By Micah Katz, M.D.

Dr. Micah Katz

Cayuga Medical Center surgeons have been performing robotic-assisted gallbladder surgeries using the da Vinci Surgical System since the fall of 2019. The robotic technology gives surgeons sophisticated tools that provide high magnification of the surgical site, greater surgical precision, and fluorescence imaging that offers visualization by activating injected dye to light up and clearly show the gallbladder and surrounding structures. Surgeons also use da Vinci technology for a variety of abdominal surgeries, including many types of hernia procedures, colon and small bowel surgery, bariatric surgery, and appendectomies. 

Surgical removal of the gallbladder, also called a cholecystectomy, is a common treatment for gallstones and among the most frequently performed surgeries. Nearly 80 percent of gallbladder removals are now performed as minimally invasive surgeries, and an increasing number of surgeons are using robotic technology for the procedure. 

When would gallbladder surgery benefit a patient?

Painful gallstones are the most frequent condition that results in gallbladder surgery. The gallbladder stores bile that is released into the intestine to help digest food. Several conditions can affect the gallbladder and cause gallstones to form. If a stone goes into, or blocks, one of the bile ducts it causes a “gallbladder attack,” an intense abdominal pain that can last several hours. This can progress to an infection, requiring urgent surgery. Any patients with gallstone-related symptoms are candidates for gallbladder surgery. Occasionally patients can have a dysfunctional gallbladder, called “biliary dyskinesia,” and they may also benefit from gallbladder surgery.

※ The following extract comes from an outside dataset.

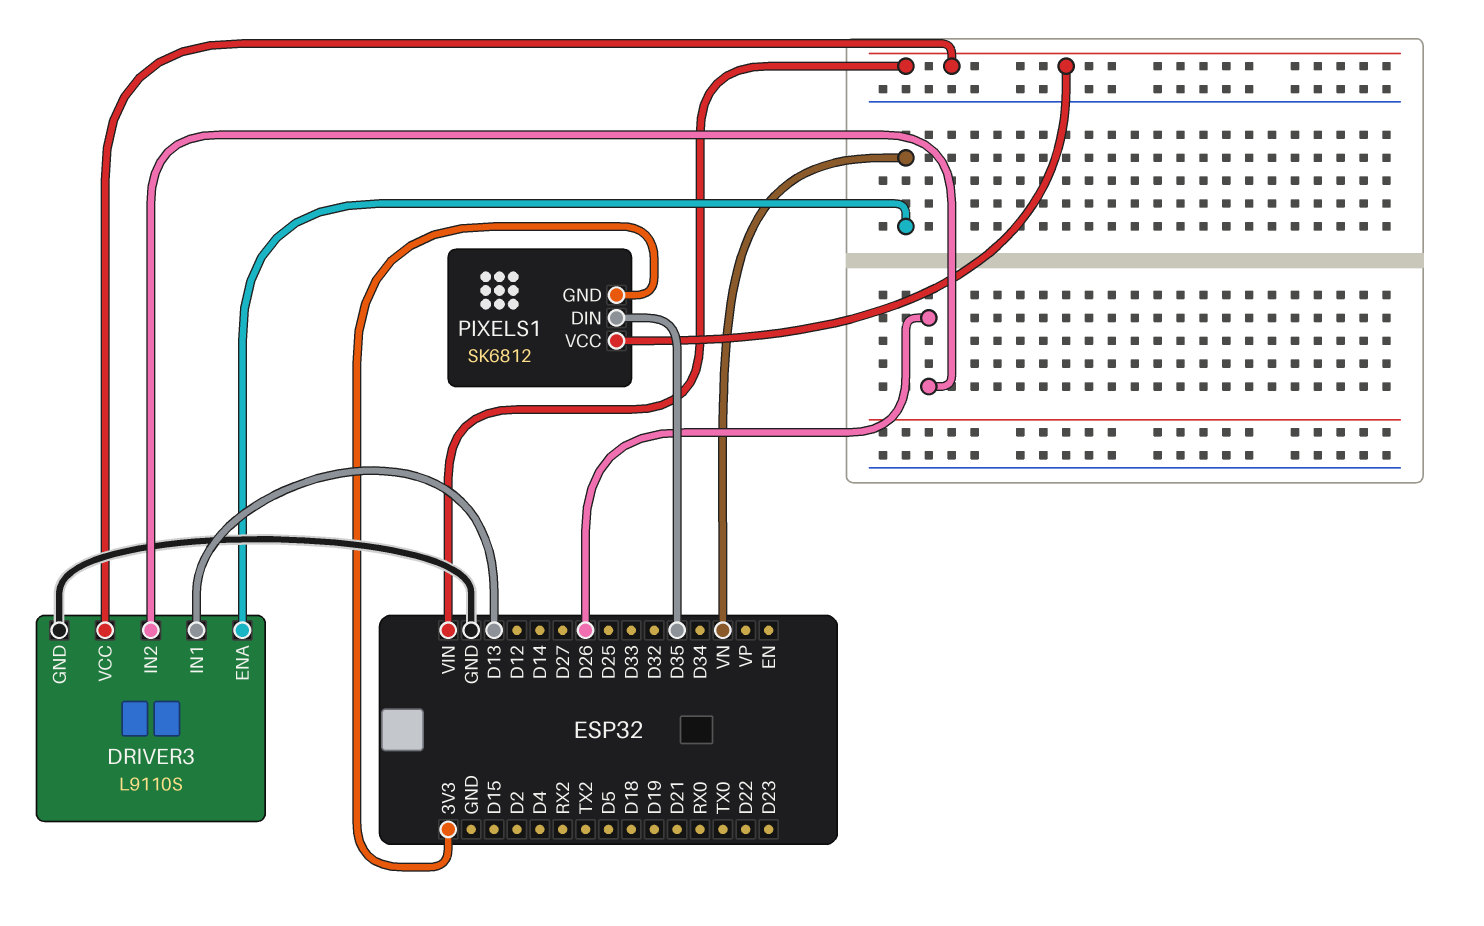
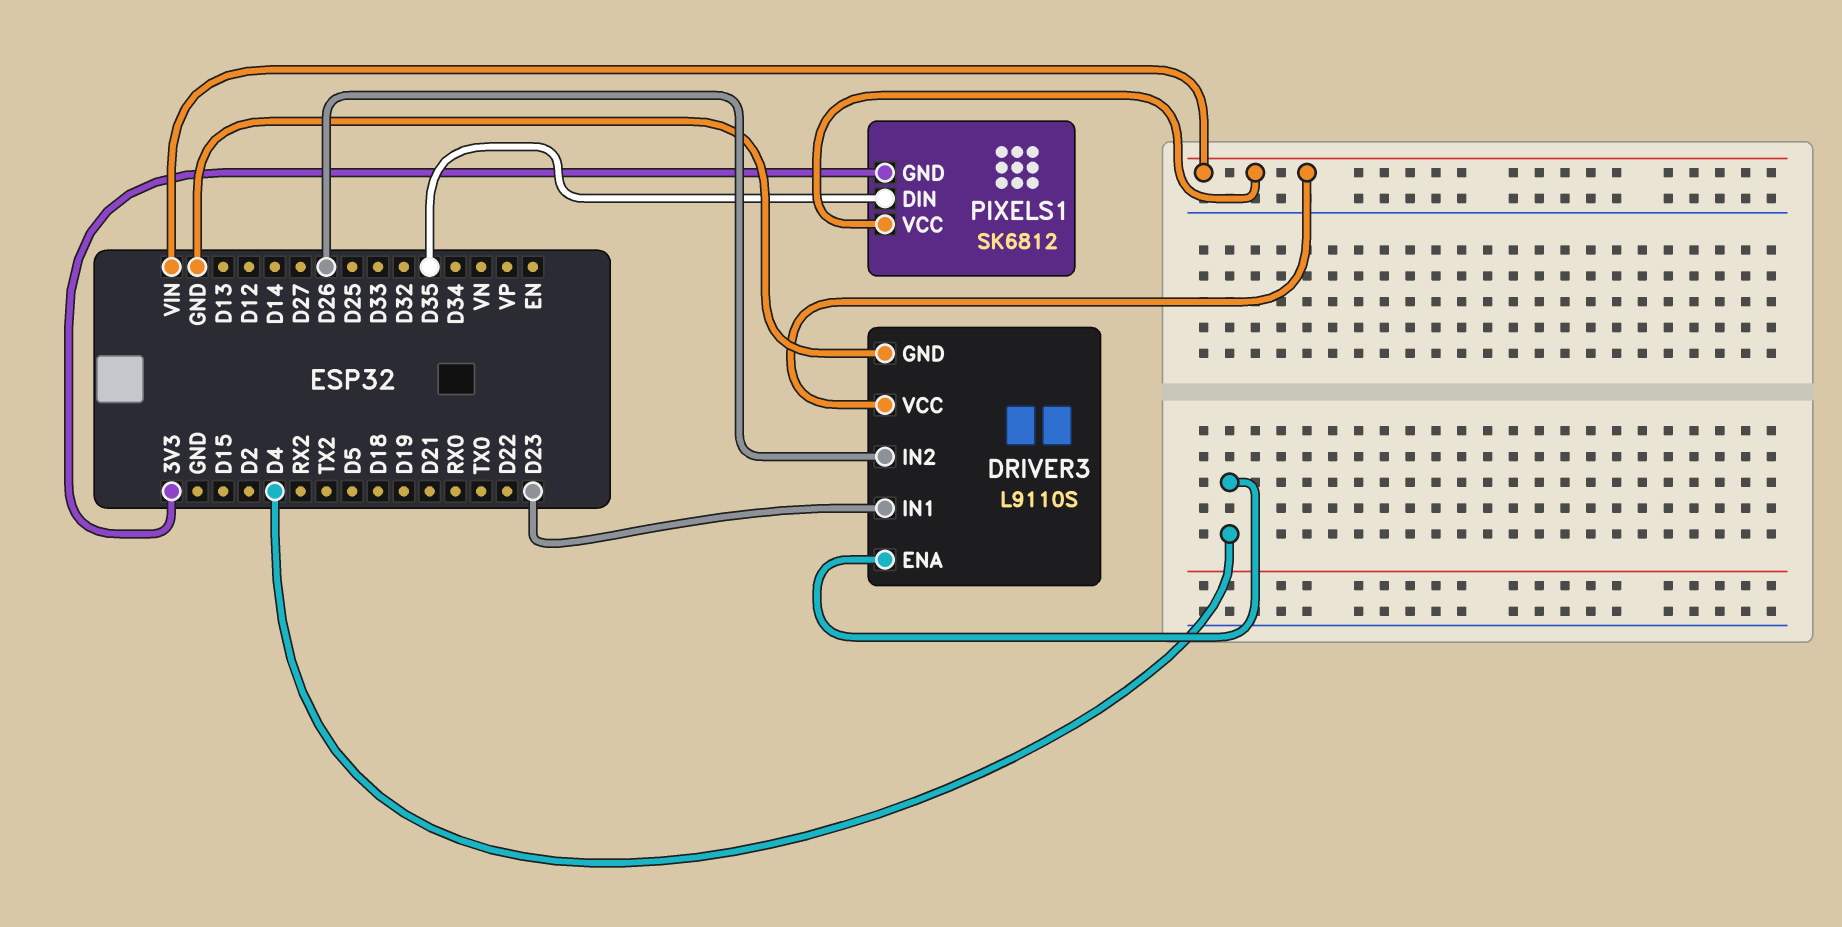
DRIVER3 pin ENA: VN -> D4
DRIVER3 pin IN1: D13 -> D23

How do patients benefit from minimally invasive robotic surgery?

Minimally invasive surgeries result in less blood loss and faster recoveries, with most patients going home on the same day as the surgery and resuming their regular activities in a few weeks. An open gallbladder surgery, performed through a 6- to 8-inch incision, usually requires several days in the hospital for pain control and then a prolonged recovery. 

Robotic-assisted surgery with a da Vinci system gives surgeons access to technology features that include:

  • A high-definition 3D camera system with high magnification that provides immersive viewing of the gallbladder and surrounding area.
  • Firefly fluorescence imaging that offers visualization using a dye to light up and clearly show the gallbladder and surrounding structures, including the ducts.
  • Da Vinci technology allows surgeons to make small incisions, leading to less pain and improved cosmetic results.

What does the gallbladder do?

The gallbladder is a pear-shaped organ in the right upper abdomen just below the liver. It stores bile, which is a liquid produced in the liver. The gallbladder releases bile into the small bowel to help break down and absorb dietary fats. Normal digestion is possible without a gallbladder. Removal is a treatment option if the patient develops symptomatic stones, or the gallbladder becomes diseased or inflamed.

How does gallbladder removal affect a person?

Side effects after gallbladder removal are usually mild, but some patients experience diarrhea for a few weeks until their intestinal tract adjusts. Rarely, diarrhea can last for a longer period of time and needs to be treated with medications. After their surgeries, patients are encouraged to walk as soon as they’re awake and feeling better. Recovery back to usual activities takes around a week. Patients need to care for the incision wounds during their recovery by washing the area. Most people can shower the day after surgery. Stitches are generally below the skin and absorbable, so no sutures need to be removed at follow-up.

Dr. Katz received his medical degree from the University of Wisconsin School of Medicine and Public Health in Madison, WI. He did his general surgery training and residency at the University of Utah in Salt Lake City where he was also a fellow in the Center for Global Surgery. His fellowship research focused on expanding surgical capacity in Northern Ghana. His areas of special clinical experience include robotic-assisted surgery, gastroesophageal reflux/heartburn surgery, hernia surgery, and colorectal surgery.